* What needs to be done
Repeat verbatim, and only, the lines of the data below, beginning at the line that contains "coffee maker: none [181,68,237,126]" and stopping after the line that contains "fruit: present [50,461,115,523]".

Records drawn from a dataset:
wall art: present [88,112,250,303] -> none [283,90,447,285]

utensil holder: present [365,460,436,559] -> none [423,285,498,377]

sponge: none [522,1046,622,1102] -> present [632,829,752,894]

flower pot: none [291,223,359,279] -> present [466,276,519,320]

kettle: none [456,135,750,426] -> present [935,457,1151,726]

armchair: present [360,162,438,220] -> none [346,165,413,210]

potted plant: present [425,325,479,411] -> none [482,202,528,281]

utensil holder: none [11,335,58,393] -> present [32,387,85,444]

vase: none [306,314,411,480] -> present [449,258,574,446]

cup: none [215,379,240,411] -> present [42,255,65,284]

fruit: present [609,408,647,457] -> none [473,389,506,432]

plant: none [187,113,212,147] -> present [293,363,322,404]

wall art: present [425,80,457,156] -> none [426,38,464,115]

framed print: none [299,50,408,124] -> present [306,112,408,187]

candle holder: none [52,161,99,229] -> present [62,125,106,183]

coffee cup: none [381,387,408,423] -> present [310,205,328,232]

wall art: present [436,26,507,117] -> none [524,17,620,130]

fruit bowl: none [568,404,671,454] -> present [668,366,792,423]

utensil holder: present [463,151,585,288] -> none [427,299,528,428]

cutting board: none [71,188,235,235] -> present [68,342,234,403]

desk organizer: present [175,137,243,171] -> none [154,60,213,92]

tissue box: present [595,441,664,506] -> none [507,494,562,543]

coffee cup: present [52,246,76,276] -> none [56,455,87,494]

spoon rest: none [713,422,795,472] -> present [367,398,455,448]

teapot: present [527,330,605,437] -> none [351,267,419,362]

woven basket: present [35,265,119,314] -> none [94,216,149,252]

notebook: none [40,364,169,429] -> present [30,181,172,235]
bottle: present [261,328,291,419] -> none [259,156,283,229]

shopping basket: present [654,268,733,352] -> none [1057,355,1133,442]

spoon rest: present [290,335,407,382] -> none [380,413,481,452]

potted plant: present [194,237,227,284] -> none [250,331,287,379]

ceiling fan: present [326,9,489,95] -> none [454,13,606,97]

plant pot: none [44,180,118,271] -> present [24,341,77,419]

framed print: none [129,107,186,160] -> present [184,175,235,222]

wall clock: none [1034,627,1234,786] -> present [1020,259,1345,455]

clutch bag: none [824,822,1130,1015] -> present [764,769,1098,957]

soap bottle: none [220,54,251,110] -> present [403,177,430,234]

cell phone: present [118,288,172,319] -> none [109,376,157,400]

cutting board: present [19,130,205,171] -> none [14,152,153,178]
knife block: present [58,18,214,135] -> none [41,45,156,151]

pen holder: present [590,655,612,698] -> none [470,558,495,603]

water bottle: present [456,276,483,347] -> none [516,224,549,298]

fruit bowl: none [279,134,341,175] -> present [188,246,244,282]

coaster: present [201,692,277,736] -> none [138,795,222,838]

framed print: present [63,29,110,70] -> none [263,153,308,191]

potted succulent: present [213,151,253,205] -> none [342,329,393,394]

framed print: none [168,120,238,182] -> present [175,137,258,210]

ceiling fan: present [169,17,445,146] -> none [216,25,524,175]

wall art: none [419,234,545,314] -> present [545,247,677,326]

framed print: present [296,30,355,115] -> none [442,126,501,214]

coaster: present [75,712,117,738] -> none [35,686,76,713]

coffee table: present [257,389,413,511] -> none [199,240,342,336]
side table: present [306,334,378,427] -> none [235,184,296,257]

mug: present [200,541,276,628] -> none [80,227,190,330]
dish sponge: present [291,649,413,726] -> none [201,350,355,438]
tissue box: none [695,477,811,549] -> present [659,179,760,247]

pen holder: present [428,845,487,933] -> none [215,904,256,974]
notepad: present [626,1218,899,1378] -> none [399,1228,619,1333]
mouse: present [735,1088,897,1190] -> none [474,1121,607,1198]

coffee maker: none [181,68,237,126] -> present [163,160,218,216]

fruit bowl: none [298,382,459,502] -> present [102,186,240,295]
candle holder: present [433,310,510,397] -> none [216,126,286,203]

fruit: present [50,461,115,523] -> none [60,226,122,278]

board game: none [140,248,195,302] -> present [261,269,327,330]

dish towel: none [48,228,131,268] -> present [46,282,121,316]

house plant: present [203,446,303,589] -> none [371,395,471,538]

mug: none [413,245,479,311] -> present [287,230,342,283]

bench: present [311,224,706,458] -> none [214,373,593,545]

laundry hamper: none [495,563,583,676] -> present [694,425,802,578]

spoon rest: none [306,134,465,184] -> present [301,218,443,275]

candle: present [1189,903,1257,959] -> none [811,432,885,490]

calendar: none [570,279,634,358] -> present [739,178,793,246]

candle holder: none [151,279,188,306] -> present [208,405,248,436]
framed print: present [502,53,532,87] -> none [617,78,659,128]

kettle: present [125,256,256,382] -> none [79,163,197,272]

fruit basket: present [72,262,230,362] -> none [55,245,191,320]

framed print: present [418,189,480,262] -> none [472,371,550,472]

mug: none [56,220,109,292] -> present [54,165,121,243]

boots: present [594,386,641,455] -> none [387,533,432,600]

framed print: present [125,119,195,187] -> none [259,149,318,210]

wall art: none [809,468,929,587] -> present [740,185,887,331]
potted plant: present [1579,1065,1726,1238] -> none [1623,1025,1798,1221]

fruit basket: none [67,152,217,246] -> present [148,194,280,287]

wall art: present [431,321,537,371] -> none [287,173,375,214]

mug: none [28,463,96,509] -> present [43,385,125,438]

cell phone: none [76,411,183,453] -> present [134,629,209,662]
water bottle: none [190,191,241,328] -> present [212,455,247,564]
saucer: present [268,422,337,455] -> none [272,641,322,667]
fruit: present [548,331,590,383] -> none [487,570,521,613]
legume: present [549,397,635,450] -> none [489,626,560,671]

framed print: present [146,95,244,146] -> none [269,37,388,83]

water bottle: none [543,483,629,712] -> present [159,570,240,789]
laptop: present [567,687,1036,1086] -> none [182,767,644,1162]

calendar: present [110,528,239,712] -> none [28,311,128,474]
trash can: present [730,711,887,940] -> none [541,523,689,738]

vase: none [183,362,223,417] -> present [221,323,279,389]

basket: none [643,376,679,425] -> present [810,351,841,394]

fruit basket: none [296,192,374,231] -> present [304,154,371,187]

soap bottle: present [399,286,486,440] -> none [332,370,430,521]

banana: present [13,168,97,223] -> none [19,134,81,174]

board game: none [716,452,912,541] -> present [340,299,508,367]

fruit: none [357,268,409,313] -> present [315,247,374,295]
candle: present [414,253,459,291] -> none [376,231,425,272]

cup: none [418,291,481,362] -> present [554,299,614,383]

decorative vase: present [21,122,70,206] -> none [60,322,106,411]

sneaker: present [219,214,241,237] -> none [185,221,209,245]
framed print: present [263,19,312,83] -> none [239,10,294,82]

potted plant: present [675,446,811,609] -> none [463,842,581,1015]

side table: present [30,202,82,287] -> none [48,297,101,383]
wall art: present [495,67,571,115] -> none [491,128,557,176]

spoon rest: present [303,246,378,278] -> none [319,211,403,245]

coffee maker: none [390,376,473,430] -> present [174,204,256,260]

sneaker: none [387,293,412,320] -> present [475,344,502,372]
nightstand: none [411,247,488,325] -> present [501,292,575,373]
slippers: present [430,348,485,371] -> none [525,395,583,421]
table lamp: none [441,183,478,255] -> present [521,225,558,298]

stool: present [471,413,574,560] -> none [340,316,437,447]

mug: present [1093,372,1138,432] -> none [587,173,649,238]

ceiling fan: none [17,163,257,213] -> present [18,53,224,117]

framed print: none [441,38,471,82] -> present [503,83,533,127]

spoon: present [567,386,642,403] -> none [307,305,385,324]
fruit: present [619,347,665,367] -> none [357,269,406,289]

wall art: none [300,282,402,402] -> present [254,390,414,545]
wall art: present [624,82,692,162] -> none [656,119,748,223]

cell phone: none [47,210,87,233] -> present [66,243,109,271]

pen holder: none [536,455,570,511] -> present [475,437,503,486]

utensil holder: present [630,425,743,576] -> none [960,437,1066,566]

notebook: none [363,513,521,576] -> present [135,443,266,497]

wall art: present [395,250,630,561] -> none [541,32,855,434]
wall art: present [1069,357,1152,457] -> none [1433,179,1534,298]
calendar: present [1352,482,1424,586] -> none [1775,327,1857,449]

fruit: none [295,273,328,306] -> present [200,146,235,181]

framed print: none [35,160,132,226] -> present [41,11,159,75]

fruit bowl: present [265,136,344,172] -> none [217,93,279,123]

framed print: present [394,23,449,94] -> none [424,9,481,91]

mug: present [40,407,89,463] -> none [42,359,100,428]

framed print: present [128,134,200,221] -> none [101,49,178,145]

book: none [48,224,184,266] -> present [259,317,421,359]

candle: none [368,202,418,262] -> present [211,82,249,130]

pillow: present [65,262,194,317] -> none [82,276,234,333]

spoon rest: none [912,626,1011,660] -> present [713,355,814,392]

* Answer box
coffee maker: none [181,68,237,126] -> present [163,160,218,216]

fruit bowl: none [298,382,459,502] -> present [102,186,240,295]
candle holder: present [433,310,510,397] -> none [216,126,286,203]

fruit: present [50,461,115,523] -> none [60,226,122,278]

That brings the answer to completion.